## Work required
Reproduce the text of every one of the records line for line, changing nothing.

## Extracted entries
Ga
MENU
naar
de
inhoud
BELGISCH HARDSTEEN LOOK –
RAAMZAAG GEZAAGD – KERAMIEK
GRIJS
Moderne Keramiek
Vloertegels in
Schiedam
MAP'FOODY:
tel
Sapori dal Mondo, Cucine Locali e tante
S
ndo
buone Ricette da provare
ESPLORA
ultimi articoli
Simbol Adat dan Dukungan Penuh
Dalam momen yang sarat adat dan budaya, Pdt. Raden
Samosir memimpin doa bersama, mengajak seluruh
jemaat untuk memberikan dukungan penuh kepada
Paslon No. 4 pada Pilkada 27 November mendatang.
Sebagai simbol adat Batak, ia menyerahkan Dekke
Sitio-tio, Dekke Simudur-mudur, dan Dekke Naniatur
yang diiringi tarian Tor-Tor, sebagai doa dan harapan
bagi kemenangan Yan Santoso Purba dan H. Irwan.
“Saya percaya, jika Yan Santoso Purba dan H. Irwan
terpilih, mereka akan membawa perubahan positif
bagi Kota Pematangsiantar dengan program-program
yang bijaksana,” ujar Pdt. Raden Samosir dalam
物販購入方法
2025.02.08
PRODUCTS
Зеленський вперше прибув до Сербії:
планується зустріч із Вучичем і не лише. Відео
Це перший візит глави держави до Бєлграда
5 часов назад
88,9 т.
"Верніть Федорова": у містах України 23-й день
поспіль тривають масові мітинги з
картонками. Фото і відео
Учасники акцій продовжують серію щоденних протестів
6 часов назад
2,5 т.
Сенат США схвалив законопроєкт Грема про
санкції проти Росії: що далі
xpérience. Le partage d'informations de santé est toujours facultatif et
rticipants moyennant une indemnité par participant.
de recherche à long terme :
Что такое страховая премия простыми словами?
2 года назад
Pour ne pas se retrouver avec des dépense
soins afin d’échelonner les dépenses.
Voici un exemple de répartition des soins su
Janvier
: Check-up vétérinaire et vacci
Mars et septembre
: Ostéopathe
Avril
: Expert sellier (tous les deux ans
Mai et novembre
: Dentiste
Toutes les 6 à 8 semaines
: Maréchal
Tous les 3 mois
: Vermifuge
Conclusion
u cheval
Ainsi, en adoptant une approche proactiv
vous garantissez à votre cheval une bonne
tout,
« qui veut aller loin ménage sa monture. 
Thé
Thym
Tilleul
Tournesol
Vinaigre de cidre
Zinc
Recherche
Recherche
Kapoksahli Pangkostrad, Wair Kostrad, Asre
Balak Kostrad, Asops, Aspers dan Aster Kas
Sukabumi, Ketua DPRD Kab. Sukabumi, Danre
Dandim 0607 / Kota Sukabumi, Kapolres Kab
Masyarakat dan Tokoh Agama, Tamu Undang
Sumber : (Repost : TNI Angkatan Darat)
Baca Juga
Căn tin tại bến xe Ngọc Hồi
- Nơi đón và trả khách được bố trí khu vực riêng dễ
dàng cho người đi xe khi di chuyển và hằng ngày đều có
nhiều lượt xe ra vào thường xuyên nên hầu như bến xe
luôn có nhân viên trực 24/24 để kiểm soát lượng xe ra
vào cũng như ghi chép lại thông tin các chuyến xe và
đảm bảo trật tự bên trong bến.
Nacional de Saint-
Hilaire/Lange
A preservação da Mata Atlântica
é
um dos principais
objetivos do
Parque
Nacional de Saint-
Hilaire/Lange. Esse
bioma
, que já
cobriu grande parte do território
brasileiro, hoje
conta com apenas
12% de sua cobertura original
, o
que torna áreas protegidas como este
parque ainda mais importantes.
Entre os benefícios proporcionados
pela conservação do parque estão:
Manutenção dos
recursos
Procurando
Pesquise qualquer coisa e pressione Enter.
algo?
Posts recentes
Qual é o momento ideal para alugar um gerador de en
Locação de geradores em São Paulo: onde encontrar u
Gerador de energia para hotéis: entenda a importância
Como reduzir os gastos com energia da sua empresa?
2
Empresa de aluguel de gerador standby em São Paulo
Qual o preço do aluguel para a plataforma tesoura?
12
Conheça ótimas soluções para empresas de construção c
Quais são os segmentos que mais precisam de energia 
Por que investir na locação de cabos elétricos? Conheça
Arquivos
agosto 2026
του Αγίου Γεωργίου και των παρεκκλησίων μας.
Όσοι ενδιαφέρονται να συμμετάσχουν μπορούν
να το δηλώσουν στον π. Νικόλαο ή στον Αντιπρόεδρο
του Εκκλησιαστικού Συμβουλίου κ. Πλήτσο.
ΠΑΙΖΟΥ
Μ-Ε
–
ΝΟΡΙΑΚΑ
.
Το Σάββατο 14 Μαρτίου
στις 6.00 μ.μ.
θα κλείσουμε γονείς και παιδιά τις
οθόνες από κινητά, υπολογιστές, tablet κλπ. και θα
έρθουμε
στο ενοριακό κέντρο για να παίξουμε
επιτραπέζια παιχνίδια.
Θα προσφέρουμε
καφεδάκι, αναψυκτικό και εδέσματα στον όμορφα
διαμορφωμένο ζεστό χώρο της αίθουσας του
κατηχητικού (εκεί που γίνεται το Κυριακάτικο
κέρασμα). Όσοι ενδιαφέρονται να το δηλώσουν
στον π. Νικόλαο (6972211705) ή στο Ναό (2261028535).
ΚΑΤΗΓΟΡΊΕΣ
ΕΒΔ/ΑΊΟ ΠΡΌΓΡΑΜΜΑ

## Final answer
Ga
MENU
naar
de
inhoud
BELGISCH HARDSTEEN LOOK –
RAAMZAAG GEZAAGD – KERAMIEK
GRIJS
Moderne Keramiek
Vloertegels in
Schiedam
MAP'FOODY:
tel
Sapori dal Mondo, Cucine Locali e tante
S
ndo
buone Ricette da provare
ESPLORA
ultimi articoli
Simbol Adat dan Dukungan Penuh
Dalam momen yang sarat adat dan budaya, Pdt. Raden
Samosir memimpin doa bersama, mengajak seluruh
jemaat untuk memberikan dukungan penuh kepada
Paslon No. 4 pada Pilkada 27 November mendatang.
Sebagai simbol adat Batak, ia menyerahkan Dekke
Sitio-tio, Dekke Simudur-mudur, dan Dekke Naniatur
yang diiringi tarian Tor-Tor, sebagai doa dan harapan
bagi kemenangan Yan Santoso Purba dan H. Irwan.
“Saya percaya, jika Yan Santoso Purba dan H. Irwan
terpilih, mereka akan membawa perubahan positif
bagi Kota Pematangsiantar dengan program-program
yang bijaksana,” ujar Pdt. Raden Samosir dalam
物販購入方法
2025.02.08
PRODUCTS
Зеленський вперше прибув до Сербії:
планується зустріч із Вучичем і не лише. Відео
Це перший візит глави держави до Бєлграда
5 часов назад
88,9 т.
"Верніть Федорова": у містах України 23-й день
поспіль тривають масові мітинги з
картонками. Фото і відео
Учасники акцій продовжують серію щоденних протестів
6 часов назад
2,5 т.
Сенат США схвалив законопроєкт Грема про
санкції проти Росії: що далі
xpérience. Le partage d'informations de santé est toujours facultatif et
rticipants moyennant une indemnité par participant.
de recherche à long terme :
Что такое страховая премия простыми словами?
2 года назад
Pour ne pas se retrouver avec des dépense
soins afin d’échelonner les dépenses.
Voici un exemple de répartition des soins su
Janvier
: Check-up vétérinaire et vacci
Mars et septembre
: Ostéopathe
Avril
: Expert sellier (tous les deux ans
Mai et novembre
: Dentiste
Toutes les 6 à 8 semaines
: Maréchal
Tous les 3 mois
: Vermifuge
Conclusion
u cheval
Ainsi, en adoptant une approche proactiv
vous garantissez à votre cheval une bonne
tout,
« qui veut aller loin ménage sa monture. 
Thé
Thym
Tilleul
Tournesol
Vinaigre de cidre
Zinc
Recherche
Recherche
Kapoksahli Pangkostrad, Wair Kostrad, Asre
Balak Kostrad, Asops, Aspers dan Aster Kas
Sukabumi, Ketua DPRD Kab. Sukabumi, Danre
Dandim 0607 / Kota Sukabumi, Kapolres Kab
Masyarakat dan Tokoh Agama, Tamu Undang
Sumber : (Repost : TNI Angkatan Darat)
Baca Juga
Căn tin tại bến xe Ngọc Hồi
- Nơi đón và trả khách được bố trí khu vực riêng dễ
dàng cho người đi xe khi di chuyển và hằng ngày đều có
nhiều lượt xe ra vào thường xuyên nên hầu như bến xe
luôn có nhân viên trực 24/24 để kiểm soát lượng xe ra
vào cũng như ghi chép lại thông tin các chuyến xe và
đảm bảo trật tự bên trong bến.
Nacional de Saint-
Hilaire/Lange
A preservação da Mata Atlântica
é
um dos principais
objetivos do
Parque
Nacional de Saint-
Hilaire/Lange. Esse
bioma
, que já
cobriu grande parte do território
brasileiro, hoje
conta com apenas
12% de sua cobertura original
, o
que torna áreas protegidas como este
parque ainda mais importantes.
Entre os benefícios proporcionados
pela conservação do parque estão:
Manutenção dos
recursos
Procurando
Pesquise qualquer coisa e pressione Enter.
algo?
Posts recentes
Qual é o momento ideal para alugar um gerador de en
Locação de geradores em São Paulo: onde encontrar u
Gerador de energia para hotéis: entenda a importância
Como reduzir os gastos com energia da sua empresa?
2
Empresa de aluguel de gerador standby em São Paulo
Qual o preço do aluguel para a plataforma tesoura?
12
Conheça ótimas soluções para empresas de construção c
Quais são os segmentos que mais precisam de energia 
Por que investir na locação de cabos elétricos? Conheça
Arquivos
agosto 2026
του Αγίου Γεωργίου και των παρεκκλησίων μας.
Όσοι ενδιαφέρονται να συμμετάσχουν μπορούν
να το δηλώσουν στον π. Νικόλαο ή στον Αντιπρόεδρο
του Εκκλησιαστικού Συμβουλίου κ. Πλήτσο.
ΠΑΙΖΟΥ
Μ-Ε
–
ΝΟΡΙΑΚΑ
.
Το Σάββατο 14 Μαρτίου
στις 6.00 μ.μ.
θα κλείσουμε γονείς και παιδιά τις
οθόνες από κινητά, υπολογιστές, tablet κλπ. και θα
έρθουμε
στο ενοριακό κέντρο για να παίξουμε
επιτραπέζια παιχνίδια.
Θα προσφέρουμε
καφεδάκι, αναψυκτικό και εδέσματα στον όμορφα
διαμορφωμένο ζεστό χώρο της αίθουσας του
κατηχητικού (εκεί που γίνεται το Κυριακάτικο
κέρασμα). Όσοι ενδιαφέρονται να το δηλώσουν
στον π. Νικόλαο (6972211705) ή στο Ναό (2261028535).
ΚΑΤΗΓΟΡΊΕΣ
ΕΒΔ/ΑΊΟ ΠΡΌΓΡΑΜΜΑ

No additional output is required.